Data from this study were used to identify factors that could predict violence and help shape treatment interventions that were designed to be more effective in preventing violence by both men and women.

More than one in three women in the United States have experienced physical violence, sexual assault, or stalking by an intimate partner. The majority of female victims of all types of violence report men as their attackers, and intimate partner violence is the primary cause of women’s injury-related emergency room visits. However, Swan began investigating the subject as part of her work with individuals referred by criminal courts following domestic violence incidences and found that about 25 percent of the referrals were women.

Dr. Swan has challenged colleges to better understand how gender and other identities have shaped the administrations’ responses to sexual assault.

@WHRYale

“That was an eye-opener for me,” Swan said. “Most research on intimate aggression focused on male violence.”

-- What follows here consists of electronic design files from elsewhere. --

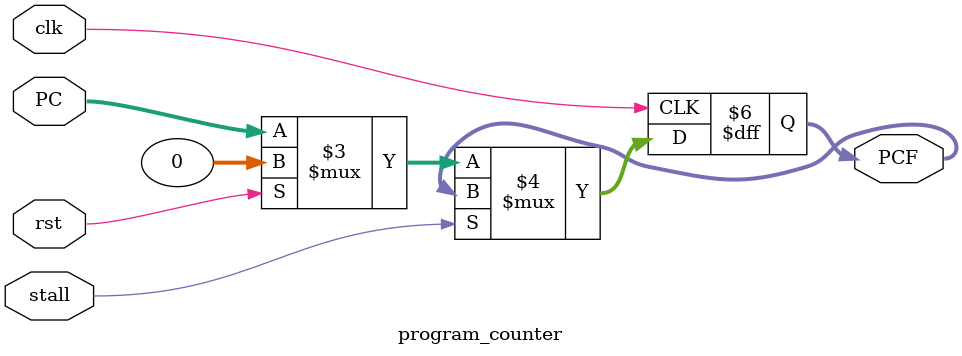
<source format=sv>
module program_counter #(
    parameter WIDTH = 32
)(
    input logic clk,
    input logic rst,
    input logic [WIDTH-1:0] PC,
    input logic stall,

    output logic [WIDTH-1:0] PCF
);

always_ff @(posedge clk) begin
    if(!stall) begin
        PCF <= rst ? 32'b0 : PC;
    end
end

endmodule

</source>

In a recent study Swan co-authored, she and her colleagues found that college students perceive male victims of sexual assault as less likely than female victims to tell someone else or seek formal services to help. And the students found campus resources for male victims of sexual assault inadequate. So Swan has challenged colleges to better understand how gender and other identities have shaped the administrations’ responses to sexual assault. And she continues to explore interventions that address the differing perspectives and experiences of male and female victims and perpetrators.

Since leaving Yale in 2003, Swan has embraced the opportunity to work with college populations, and she has discovered similar gender disparities at play in her more recent research involving drink spiking on college campuses. Her study found that women were more likely to report having had their drinks spiked with a drug, but 21 percent of the victims were men.

Women tended to report sexual assault as a motive behind the drugging, while men more often considered it part of recreational or party behavior that fits with the binge drinking common on campuses.

“When you talk about drugging, the image most people get in their head is the drug-facilitated sexual assault scenario,” Swan said, referencing the allegations of more than 50 women who have accused the comedian Bill Cosby of drugging and sexually assaulting them. “But there are people who report doing it for fun, sort of as a prank in a party atmosphere.”

Which doesn’t mean such behavior carries no danger, Swan quickly added. “People need to know this could hurt somebody,” she said. “You don’t know what medications people are taking. You don’t know their biology. In developing interventions to curb drugging, I think if students realize there are some very significant risks involved, that may make some of them rethink this behavior.”

For Swan, data-driven knowledge offers the best path toward a healthier and happier future for everyone. Dating back to her WHRY-funded project through her current teaching and research, she aims to make sure gender remains part of the discussion.

“Speaking generally, men and women have different health needs and motivations,” Swan said. “We need to understand those differences to provide the most effective solutions to the serious problems of violence and aggression.”